Just like last time, I have to blame my EZ-Bake. Seriously, though. That’s not a cop-out. I’ll admit that I suck balls at being a “domestic goddess.” I’ve come to terms with that…kind of. But it just simply isn’t my fault that my oven is the size of a microwave and distributes heat as precisely as a blind person would fill in a color-by-numbers.

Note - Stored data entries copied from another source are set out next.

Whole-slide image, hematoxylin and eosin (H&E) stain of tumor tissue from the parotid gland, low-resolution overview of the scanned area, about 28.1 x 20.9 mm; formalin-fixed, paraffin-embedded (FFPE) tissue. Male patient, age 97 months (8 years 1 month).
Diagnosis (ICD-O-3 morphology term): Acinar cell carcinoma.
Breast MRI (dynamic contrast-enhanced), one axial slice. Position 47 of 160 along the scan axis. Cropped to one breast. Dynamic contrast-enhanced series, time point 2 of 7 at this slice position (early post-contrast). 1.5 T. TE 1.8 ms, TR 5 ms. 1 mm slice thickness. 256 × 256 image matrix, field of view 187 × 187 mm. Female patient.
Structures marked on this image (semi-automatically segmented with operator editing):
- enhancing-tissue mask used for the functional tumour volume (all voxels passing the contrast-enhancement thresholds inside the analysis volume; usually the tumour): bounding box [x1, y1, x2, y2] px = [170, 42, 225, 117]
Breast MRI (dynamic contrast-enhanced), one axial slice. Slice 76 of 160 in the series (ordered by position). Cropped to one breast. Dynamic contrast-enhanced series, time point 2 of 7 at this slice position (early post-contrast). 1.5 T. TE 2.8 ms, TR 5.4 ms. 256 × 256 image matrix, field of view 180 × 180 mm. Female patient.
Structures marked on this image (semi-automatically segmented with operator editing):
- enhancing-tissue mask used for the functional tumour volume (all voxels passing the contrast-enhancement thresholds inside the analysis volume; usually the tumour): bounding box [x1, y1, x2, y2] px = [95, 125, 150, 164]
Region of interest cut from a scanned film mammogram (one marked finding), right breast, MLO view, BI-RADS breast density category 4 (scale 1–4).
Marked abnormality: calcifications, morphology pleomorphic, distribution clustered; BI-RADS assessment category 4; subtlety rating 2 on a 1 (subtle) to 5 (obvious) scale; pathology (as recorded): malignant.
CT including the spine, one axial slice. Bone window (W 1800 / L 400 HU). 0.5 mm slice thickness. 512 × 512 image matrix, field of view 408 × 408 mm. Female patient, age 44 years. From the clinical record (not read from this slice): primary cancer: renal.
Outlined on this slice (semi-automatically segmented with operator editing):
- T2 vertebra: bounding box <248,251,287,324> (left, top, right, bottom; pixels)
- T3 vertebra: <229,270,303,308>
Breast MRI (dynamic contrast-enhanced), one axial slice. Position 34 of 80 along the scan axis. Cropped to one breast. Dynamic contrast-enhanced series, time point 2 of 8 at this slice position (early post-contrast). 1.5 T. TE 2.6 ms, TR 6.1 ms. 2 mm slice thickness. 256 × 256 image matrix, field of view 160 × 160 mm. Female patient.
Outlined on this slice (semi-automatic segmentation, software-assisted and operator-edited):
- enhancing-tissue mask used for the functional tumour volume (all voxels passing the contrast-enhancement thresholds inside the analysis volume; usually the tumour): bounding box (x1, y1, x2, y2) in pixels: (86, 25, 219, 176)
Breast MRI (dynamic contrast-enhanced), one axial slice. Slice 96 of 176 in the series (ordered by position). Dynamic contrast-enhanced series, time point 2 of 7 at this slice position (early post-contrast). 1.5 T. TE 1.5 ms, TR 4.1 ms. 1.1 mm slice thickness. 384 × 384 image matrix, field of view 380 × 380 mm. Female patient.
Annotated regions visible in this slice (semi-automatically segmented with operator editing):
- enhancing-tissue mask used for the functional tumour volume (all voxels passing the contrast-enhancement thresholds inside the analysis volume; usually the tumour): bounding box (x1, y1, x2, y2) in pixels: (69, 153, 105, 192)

So, on to the subject of this post, and a more heartening reflection. Yesterday, I decided to bake banana bread. Not for my own purposes, but because my girlfriend’s smile is the most adorable, sparkly, lights-up-a-room smile you can imagine, and I thought that baking her something would elicit this response. (Also because I did that thing where you buy a bunch of bananas, forget that you have them and buy another bunch.)
I found a simple recipe to follow, which I expertly augmented to my liking.
Here’s what you’ll need:
• A bunch of really ripe bananas. And by “a bunch,” I mean 3 or 4.
• 1/3 c melted butter
• A handful of chocolate chips/walnuts (I had these on hand)
• 1 c sugar
• 1 egg, beaten
• 1 tsp. vanilla
• 1 tsp. baking soda
• A pinch of salt (I added a good bit since there’s so much sugar)

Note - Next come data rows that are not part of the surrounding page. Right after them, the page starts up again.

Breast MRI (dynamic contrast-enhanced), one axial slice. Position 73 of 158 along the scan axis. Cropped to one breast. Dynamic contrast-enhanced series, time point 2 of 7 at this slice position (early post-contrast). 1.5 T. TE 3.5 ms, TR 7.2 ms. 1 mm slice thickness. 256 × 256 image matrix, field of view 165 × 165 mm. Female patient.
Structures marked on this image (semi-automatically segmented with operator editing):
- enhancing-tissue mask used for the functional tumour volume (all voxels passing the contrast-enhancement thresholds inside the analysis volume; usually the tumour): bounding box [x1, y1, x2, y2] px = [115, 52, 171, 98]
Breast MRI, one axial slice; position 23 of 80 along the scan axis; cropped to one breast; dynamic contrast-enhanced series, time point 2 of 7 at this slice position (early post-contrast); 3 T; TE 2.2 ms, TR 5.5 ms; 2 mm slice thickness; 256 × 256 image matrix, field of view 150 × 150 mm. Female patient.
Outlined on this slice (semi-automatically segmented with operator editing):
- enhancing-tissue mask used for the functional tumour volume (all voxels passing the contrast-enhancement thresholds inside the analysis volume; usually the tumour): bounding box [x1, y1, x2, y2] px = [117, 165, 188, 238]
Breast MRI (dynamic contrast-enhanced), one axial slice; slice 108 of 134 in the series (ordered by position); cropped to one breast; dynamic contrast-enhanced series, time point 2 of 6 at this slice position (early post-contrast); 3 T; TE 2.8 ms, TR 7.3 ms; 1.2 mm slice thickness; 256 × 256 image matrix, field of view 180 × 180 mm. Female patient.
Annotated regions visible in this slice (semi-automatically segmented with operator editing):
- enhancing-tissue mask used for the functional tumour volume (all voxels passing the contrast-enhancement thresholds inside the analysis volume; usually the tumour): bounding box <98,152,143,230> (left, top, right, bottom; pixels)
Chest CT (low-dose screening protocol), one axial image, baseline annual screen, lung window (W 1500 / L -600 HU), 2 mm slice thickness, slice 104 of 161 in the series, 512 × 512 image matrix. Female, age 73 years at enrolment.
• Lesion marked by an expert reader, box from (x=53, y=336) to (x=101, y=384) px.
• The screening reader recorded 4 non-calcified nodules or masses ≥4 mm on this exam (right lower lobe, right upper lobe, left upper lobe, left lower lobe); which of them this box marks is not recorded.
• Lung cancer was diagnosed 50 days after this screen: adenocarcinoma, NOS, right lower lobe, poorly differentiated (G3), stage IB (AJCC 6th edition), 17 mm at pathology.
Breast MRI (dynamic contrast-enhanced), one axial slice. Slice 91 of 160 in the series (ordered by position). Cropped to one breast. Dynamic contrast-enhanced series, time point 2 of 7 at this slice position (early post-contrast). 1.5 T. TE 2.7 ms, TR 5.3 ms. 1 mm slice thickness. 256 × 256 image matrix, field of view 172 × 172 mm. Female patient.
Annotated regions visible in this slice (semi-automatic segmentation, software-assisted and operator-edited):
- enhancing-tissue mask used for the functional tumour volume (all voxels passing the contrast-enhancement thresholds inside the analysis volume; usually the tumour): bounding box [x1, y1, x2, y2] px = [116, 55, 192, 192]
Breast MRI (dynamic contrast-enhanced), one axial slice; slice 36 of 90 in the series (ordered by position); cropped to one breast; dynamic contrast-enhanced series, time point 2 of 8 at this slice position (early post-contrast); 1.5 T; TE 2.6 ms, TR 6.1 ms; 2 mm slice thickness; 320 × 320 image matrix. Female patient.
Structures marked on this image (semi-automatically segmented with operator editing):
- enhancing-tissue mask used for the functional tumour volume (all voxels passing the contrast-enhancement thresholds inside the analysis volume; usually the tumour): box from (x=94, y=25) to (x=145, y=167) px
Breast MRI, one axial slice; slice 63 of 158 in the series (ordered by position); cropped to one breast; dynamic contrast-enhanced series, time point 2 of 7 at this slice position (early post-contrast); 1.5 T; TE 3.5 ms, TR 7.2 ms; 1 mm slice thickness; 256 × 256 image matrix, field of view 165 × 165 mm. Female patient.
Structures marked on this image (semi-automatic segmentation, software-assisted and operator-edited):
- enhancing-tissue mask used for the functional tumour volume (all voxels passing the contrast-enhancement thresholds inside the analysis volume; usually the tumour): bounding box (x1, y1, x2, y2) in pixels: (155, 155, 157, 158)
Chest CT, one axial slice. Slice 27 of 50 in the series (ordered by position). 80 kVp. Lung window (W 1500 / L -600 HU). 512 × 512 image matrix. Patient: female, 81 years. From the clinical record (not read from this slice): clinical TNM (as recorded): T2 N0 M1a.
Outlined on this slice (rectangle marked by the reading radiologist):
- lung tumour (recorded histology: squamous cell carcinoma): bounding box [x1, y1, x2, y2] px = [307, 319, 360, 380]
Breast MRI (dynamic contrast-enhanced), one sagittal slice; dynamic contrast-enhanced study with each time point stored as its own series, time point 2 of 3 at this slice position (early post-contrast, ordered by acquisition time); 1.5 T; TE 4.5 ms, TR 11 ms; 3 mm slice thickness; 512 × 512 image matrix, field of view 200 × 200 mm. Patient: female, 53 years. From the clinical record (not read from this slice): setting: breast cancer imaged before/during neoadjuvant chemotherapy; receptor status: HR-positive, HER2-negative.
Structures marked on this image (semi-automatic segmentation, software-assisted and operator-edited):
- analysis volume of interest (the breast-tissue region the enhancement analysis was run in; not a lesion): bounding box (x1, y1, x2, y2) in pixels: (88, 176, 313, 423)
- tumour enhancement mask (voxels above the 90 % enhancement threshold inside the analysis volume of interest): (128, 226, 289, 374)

• 1 1/2 c all-purpose flour
Mix all of the shit together. Yep, it’s that easy. The best part is smashing the bananas—I used my hands, like a barbarian. It feels like the kind of thing you always wanted to do as a kid and still kind of want to do but can’t because you’re now an adult. I’ve seen home videos of myself as a toddler burying my fists in birthday cake. Totally indulged. But someone had to clean me…I’ll be damned if my future children ever touch anything. Maybe I’ll wrap their little hands in plastic wrap.
Bake this in a loaf pan at 350 degrees for, the recipe says, one hour.
One hour. After 45 minutes, one side of my loaf was black. Wtf? Really, I cannot take responsibility for this. It’s a fluke.
I have not tried the bread yet, but I’ll have to let you know how it tastes. But I have to admit, much like that anorexic aphorism promises, nothing tastes as good as self-pity feels.